La pena capital constituía una de las tantas herencias de los tiempos coloniales bajo el mandato de la corona española. En 1831, Dámaso Antonio Larrañaga había propuesto sustituirla por trabajos forzados; dos años más tarde, Juan Antonio Lavalleja también se había pronunciado a favor de su abolición. El debate entre abolicionistas y antiabolicionistas se intensificó en el Uruguay de comienzos del siglo XX. “El crimen de Aiguá”, como se conoció al caso en la prensa de la época, no hizo más que intensificar las llamas ya bastante enardecidas.

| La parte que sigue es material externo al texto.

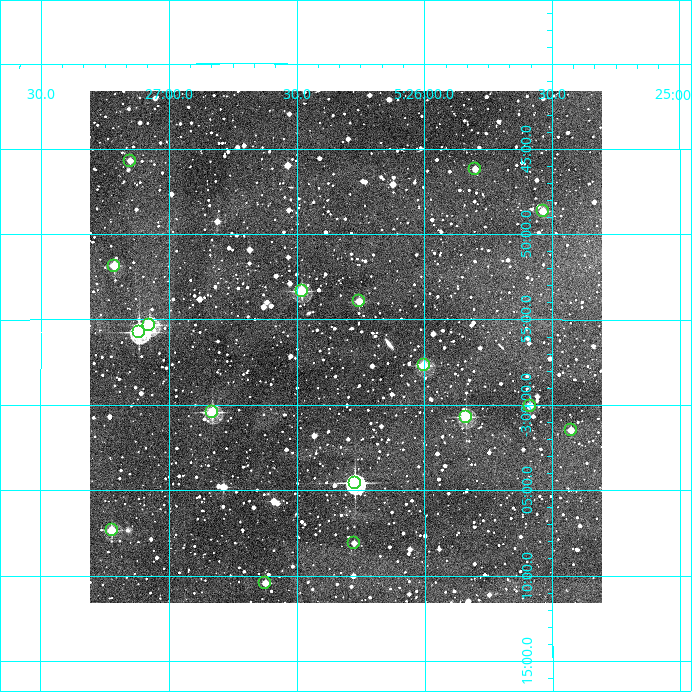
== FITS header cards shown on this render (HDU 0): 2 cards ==
NAXIS1  =                  512
NAXIS2  =                  512

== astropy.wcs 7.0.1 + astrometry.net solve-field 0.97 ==
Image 512 x 512 px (HDU 0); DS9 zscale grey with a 90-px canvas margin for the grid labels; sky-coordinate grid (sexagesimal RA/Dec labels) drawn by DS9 from the SOLVED WCS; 17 Tycho-2 reference stars matched to detected sources circled (green)
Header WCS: RA---TAN/DEC--TAN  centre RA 05:26:18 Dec -02:57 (81.58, -2.94 deg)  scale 3.52 arcsec/px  FOV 30.0' x 30.0'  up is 0 deg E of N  parity normal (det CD < 0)
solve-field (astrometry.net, Tycho-2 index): VERIFIED the header's WCS against the Tycho-2 star catalogue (verified at 2 index scales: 10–17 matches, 0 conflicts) and refined it, rather than solving blind
Solved WCS: RA---TAN-SIP/DEC--TAN-SIP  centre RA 05:26:19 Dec -02:57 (81.58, -2.94 deg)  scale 3.52 arcsec/px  FOV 30.0' x 30.0'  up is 0 deg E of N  parity normal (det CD < 0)
The solver's refit moves the header's centre by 2.4 arcsec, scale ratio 0.9999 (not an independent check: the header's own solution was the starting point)
Tycho-2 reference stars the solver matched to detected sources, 17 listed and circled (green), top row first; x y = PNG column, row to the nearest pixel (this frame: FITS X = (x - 90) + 1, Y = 512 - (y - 91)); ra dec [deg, ICRS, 3 dp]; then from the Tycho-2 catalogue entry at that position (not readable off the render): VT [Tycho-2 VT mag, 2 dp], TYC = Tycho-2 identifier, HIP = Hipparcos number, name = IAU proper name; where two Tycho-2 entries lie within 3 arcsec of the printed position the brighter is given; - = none
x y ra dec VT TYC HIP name
130 161 81.788 -2.762 11.68 4757-564-1 - -
475 169 81.450 -2.770 11.87 4757-971-1 - -
543 211 81.384 -2.811 11.16 4757-742-1 - -
114 266 81.803 -2.864 10.89 4757-244-1 - -
302 291 81.620 -2.889 9.78 4757-788-1 - -
359 301 81.564 -2.899 11.15 4757-898-1 - -
149 325 81.769 -2.922 9.76 4757-829-1 - -
139 332 81.779 -2.929 9.20 4757-628-1 - -
424 365 81.500 -2.962 9.93 4757-435-1 - -
530 406 81.397 -3.001 11.32 4757-561-1 - -
212 412 81.707 -3.007 9.98 4757-422-1 - -
466 417 81.459 -3.012 10.11 4757-775-1 - -
571 430 81.357 -3.025 12.24 4757-938-1 - -
355 483 81.568 -3.076 9.03 4757-500-1 25427 -
112 530 81.806 -3.123 10.28 4757-688-1 - -
354 543 81.569 -3.135 12.31 4757-455-1 - -
265 583 81.656 -3.174 11.34 4757-1239-1 - -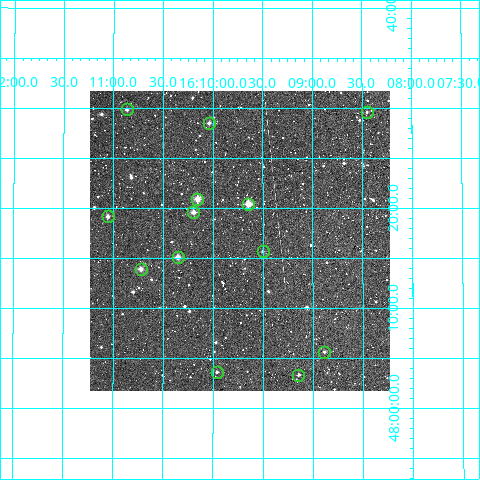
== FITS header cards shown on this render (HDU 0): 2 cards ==
NAXIS1  =                  300
NAXIS2  =                  300

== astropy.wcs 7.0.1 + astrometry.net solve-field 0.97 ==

Como en las películas norteamericanas, el viaje parece hacerse más largo que de costumbre para quienes saben el destino al que van a llegar. Páez se reconcilió con González en Montevideo, permaneció impasible durante todo el recorrido. El semanario La Propaganda afirmó que Páez “durante el viaje no había cesado de protestar que era inocente. (…) Lo vimos pálido, ojeroso y con un rostro cadavérico”.

Explicaciones

De acuerdo a la tesis Delito y castigo en el Uruguay (1907 – 1934) de Daniel Fessler, la motivación principal detrás de la existencia de la pena de muerte era demostrar a las personas lo que podía sucederles si cometían un delito. Se buscaba reducir el crimen mediante la propagación del miedo a las personas que presenciaban las ejecuciones como un espectáculo, para un público que se había acostumbrado a ver la muerte como desenlace.

“Pedía cadena perpetua para ellos, pero no la muerte, porque ellos tenían padre y madre, y tengo un hijo y soy hija de un descendiente. Nadie tiene derecho a matar, el que mata es dios cuando tiene que llevarte”, opinó Alba Silveira sobre la suerte de los ejecutados. Respecto a los otros dos cómplices, solo se conoce la suerte de Isaías González, quien tras cumplir su condena en la Cárcel de Rocha desarrolló allí el oficio de zapatero.

La pena de muerte aplicada desde tiempos coloniales bajo el mandato del Imperio Español, dijo adiós con la sanción de la ley 3.238 de 1907, bajo el gobierno de Claudio Williman, más allá de que fue presentada en 1905, durante el primer gobierno de José Batlle y Ordoñez. La carta magna de 1830, que incluía la pena de muerte en su artículo 26, permitía modificaciones puntuales mediante leyes que contrariaran explícitamente el efecto de algunos de sus artículos.

En La inconstitucionalidad de los actos legislativos en el Uruguay, Rubén Correa Freitas calificó a la Constitución de aquella época como “semi rígida”. “Una constitución es semi rígida mediante la sanción de leyes que contraríen el texto constitucional y que no se desapliquen, de hecho, se está modificando la Constitución del Estado, no por la vía de la reforma de la Constitución, sino por la aprobación de actos legislativos que la violan”, explica el abogado constitucionalista.

A más de 100 años de aquel trágico hecho, a la pena de muerte se la llevó una ley y a Páez y Silveira la codicia. Sin embargo, Alba sigue ahí, atrás del mostrador de su humilde almacén. Para ella, vivir en La Coronilla es mantener una conexión con sus raíces. Al pasar por la zona, apenas se detectan señales de aquel suceso. La calma y el color verde predominan en el lugar. A lo lejos, se percibe una camioneta Ford que aminora la marcha. Alba decidió terminar la charla y volver a atender el almacén como cualquier día. Llegó el momento de poner punto final.